Business indicators suggest better times ahead

The Business Actuals Index has risen for the third consecutive quarter – notably the sales, employment and capital investment business indicators

Australian companies remain pessimistic about their bottom line for 2016, but the latest business indicators suggest there may be a silver lining to their gloomy outlook.

A ‘persistent lack of conviction’ pervades most sectors with businesses expecting lower sales, profits and sales in the June quarter than the March quarter of 2016, according to the latest Dun & Bradstreet business expectations survey.

However, lifts in expectations tend to follow official economic announcements and Economic advisor to Dun & Bradstreet Stephen Koukoulas is optimistic about the figures in an accompanying survey.

The Business Actuals Index saw its third consecutive increase over the December quarter of 2015, up 1.9 points from 11.0 points to 12.9 points.

‘In terms of the actual performance of the economy, businesses noted a lift in all indicators other than profits, which only edged a fraction lower,’ Mr Koukoulas said in a statement.

‘Most impressive were increases in actual sales, employment and capital investment.’

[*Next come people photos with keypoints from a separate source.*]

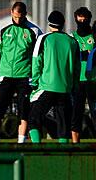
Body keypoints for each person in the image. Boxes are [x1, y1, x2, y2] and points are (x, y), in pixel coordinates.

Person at [0, 2, 43, 143]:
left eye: (20, 17)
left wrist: (35, 76)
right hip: (5, 76)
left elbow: (38, 56)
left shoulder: (35, 31)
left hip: (25, 77)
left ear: (25, 15)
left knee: (24, 111)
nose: (18, 20)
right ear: (11, 13)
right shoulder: (2, 30)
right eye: (15, 17)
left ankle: (22, 141)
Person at [28, 11, 80, 143]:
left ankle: (36, 149)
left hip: (47, 87)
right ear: (63, 24)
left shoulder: (44, 39)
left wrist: (34, 82)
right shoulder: (72, 41)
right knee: (63, 124)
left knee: (33, 119)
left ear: (49, 23)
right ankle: (63, 155)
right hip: (65, 89)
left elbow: (36, 61)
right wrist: (73, 85)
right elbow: (77, 67)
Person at [70, 7, 96, 143]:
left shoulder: (94, 36)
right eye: (79, 18)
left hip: (92, 80)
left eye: (84, 18)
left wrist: (86, 54)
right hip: (77, 80)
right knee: (76, 112)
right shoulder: (72, 36)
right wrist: (85, 54)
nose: (82, 20)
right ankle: (75, 142)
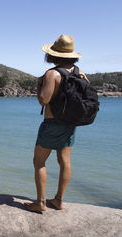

‘These business indicators bode well for the December quarter GDP results which will be published next month.’

However, Head of Group Development at Dun & Bradstreet Adam Siddique was concerned about an unexpected collapse in retail industry expectations despite a favourable labour market, positive consumer sentiment and a very strong Christmas trading period.

‘We’ll be keenly monitoring this space in the months ahead given the importance of the retail sector to the broader economy,’ he added.

The survey results are based on responses from 400 business executives taken each month.